> _TEXT PROVIDED_
Taylor recalls bringing her daughter home for the first time. Her baby was born healthy and without any complications, but even with her medical background, caring for a newborn felt overwhelming at times.

“I can only imagine how difficult it will be for a parent who doesn't have any medical background, who is going home with a baby who has health issues – or even an older child who has had normal growth and development that now, all of a sudden, has this traumatic issue that requires a trach or a G tube and they don’t know what to do,” said Taylor. “So one of my passions is when they come in here is to really make sure that they feel comfortable to take care of their baby or their child when they leave this hospital.”

“When people come in, they tell us their story,” said Judi Dunn, manager of the education department at UK HealthCare, which includes both the pediatric HEC and the adult education center in Chandler Hospital. “We find out what their concerns are, what their questions are, how they like to learn and we give them the information they need. This credible and understandable information gives them context and helps them understand what the doctors and nurses are saying. We encourage them to jot down questions they have related to their child and ask their care team."

“It’s like giving them back a sense of control,” said education specialist Korinne Callihan. “So much has gone out of control with their health status, their roles, their location and their relationships, and now they have a little semblance of that back, and they can understand what’s going on and make their own decisions.”

The education continues even after the children leave the hospital. Taylor and the other specialists let parents know they can contact them after they leave with questions and that they can also have additional packets of information mailed to them at their homes. This is especially important to families dealing with a rare diagnosis who may have a hard time finding correct and credible information on their own.

Another group that benefits from the HEC’s trove of information are nursing students. Part of a nurse’s job is not just to care for their patients, but to educate them as well. Taylor and the other education specialists teach nurses how to talk to patients and their families and to teach them about their child’s condition using models and pamphlets.

> _LISTED ENTRIES_

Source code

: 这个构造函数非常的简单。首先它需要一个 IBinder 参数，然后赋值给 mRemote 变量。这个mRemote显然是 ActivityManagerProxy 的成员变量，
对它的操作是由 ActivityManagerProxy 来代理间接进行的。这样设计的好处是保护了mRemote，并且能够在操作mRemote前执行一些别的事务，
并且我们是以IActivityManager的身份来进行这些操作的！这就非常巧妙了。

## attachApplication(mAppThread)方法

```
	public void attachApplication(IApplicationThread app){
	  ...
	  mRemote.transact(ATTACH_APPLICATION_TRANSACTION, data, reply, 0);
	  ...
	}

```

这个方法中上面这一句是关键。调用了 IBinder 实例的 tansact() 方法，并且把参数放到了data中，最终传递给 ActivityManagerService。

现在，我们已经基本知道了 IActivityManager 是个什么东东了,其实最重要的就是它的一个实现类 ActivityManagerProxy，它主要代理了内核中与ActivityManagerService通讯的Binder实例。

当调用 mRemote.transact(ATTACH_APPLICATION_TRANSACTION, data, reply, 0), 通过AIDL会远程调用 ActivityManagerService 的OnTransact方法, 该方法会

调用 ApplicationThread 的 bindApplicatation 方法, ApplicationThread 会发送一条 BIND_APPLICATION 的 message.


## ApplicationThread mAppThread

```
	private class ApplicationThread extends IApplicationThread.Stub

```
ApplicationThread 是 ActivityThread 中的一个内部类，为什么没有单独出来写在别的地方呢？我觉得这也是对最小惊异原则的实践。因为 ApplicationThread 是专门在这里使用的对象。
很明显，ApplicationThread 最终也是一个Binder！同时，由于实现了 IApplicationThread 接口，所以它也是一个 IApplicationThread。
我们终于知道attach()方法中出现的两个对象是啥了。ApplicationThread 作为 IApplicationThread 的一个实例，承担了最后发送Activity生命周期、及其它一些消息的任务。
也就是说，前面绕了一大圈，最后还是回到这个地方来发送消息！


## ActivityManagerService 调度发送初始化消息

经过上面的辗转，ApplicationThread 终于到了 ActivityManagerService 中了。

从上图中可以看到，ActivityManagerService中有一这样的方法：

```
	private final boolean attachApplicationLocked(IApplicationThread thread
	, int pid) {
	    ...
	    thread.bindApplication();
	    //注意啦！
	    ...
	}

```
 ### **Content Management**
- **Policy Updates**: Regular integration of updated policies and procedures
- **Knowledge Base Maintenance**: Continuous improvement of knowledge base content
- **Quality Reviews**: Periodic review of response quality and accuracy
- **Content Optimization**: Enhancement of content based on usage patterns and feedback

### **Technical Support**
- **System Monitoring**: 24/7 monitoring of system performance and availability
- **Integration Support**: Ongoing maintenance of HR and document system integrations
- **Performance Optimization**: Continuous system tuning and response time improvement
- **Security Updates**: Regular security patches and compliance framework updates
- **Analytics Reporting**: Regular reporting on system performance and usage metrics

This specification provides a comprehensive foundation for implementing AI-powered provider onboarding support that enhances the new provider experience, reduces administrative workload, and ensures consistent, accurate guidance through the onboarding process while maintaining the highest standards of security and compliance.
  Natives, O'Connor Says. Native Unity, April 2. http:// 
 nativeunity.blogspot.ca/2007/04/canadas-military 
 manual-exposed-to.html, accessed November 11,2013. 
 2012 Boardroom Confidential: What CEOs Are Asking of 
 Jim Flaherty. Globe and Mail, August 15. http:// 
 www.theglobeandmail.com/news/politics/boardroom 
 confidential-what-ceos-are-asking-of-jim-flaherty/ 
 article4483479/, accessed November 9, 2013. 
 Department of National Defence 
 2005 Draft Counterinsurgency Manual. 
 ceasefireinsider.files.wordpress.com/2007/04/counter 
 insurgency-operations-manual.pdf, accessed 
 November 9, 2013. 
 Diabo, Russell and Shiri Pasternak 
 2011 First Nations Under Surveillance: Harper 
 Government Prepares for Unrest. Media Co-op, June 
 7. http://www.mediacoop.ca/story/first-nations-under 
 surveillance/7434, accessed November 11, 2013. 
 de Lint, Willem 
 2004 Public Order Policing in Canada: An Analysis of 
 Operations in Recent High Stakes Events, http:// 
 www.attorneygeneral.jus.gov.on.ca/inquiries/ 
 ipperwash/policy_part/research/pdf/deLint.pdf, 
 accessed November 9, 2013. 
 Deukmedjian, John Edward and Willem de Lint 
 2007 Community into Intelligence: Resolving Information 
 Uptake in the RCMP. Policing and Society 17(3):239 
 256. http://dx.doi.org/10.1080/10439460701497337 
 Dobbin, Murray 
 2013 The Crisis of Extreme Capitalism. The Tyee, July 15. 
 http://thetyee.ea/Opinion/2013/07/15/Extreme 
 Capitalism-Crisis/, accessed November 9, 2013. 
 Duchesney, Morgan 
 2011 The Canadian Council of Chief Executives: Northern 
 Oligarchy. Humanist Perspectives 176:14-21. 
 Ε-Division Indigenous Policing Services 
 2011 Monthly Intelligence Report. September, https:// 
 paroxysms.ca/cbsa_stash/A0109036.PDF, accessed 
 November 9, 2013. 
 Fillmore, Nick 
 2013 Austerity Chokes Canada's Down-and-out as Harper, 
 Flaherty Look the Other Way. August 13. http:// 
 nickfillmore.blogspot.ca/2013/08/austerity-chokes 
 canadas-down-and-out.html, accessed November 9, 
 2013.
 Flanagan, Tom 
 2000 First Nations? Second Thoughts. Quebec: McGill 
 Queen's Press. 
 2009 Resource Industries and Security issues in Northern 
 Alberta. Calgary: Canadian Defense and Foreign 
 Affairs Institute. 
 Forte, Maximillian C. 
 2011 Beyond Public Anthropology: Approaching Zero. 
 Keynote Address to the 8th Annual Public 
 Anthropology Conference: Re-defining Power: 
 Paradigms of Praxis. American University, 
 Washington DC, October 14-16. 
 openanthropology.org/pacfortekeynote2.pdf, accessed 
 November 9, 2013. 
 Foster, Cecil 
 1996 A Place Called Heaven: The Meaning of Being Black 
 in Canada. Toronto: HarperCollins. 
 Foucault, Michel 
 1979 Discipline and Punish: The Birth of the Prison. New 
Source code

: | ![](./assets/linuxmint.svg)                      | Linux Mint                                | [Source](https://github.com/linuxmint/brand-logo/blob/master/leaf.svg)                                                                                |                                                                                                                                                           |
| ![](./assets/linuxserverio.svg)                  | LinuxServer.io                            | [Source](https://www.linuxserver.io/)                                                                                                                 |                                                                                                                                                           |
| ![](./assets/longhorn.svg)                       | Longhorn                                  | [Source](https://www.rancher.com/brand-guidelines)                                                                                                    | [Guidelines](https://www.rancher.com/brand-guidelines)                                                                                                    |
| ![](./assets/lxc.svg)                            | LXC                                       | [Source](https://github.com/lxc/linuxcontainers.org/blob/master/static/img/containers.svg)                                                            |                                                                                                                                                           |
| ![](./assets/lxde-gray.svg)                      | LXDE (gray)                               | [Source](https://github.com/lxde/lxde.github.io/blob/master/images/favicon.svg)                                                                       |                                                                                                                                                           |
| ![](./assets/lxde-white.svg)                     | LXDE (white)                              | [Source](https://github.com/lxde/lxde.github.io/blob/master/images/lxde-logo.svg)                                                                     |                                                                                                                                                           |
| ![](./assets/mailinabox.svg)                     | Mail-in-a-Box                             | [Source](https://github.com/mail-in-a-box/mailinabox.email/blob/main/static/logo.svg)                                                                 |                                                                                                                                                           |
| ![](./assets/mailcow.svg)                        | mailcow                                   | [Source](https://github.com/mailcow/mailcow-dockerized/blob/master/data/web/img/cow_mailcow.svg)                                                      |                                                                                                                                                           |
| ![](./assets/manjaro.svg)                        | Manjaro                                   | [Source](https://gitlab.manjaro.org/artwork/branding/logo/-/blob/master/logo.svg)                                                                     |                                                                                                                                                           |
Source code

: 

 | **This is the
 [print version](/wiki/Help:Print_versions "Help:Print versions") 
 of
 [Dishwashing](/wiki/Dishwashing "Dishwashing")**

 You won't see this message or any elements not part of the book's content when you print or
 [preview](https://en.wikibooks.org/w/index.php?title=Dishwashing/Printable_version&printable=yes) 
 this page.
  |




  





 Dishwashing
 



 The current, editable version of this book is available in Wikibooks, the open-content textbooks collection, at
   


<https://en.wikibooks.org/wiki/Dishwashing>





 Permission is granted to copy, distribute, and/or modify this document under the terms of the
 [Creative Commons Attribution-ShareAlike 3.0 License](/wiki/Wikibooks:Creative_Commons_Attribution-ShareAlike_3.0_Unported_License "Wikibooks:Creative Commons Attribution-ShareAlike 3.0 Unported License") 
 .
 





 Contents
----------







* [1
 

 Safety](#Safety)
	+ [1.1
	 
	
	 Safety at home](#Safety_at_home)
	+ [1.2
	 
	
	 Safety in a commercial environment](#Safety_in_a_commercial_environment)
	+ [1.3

> _EXERCISE AIM_
In the text about UK HealthCare's patient education, begin at the words "Taylor recalls bringing" and stop after "overwhelming at times.". Edit that span by replacing "overwhelming" with "daunting".

> _ANSWER BELOW_
Taylor recalls bringing her daughter home for the first time. Her baby was born healthy and without any complications, but even with her medical background, caring for a newborn felt daunting at times.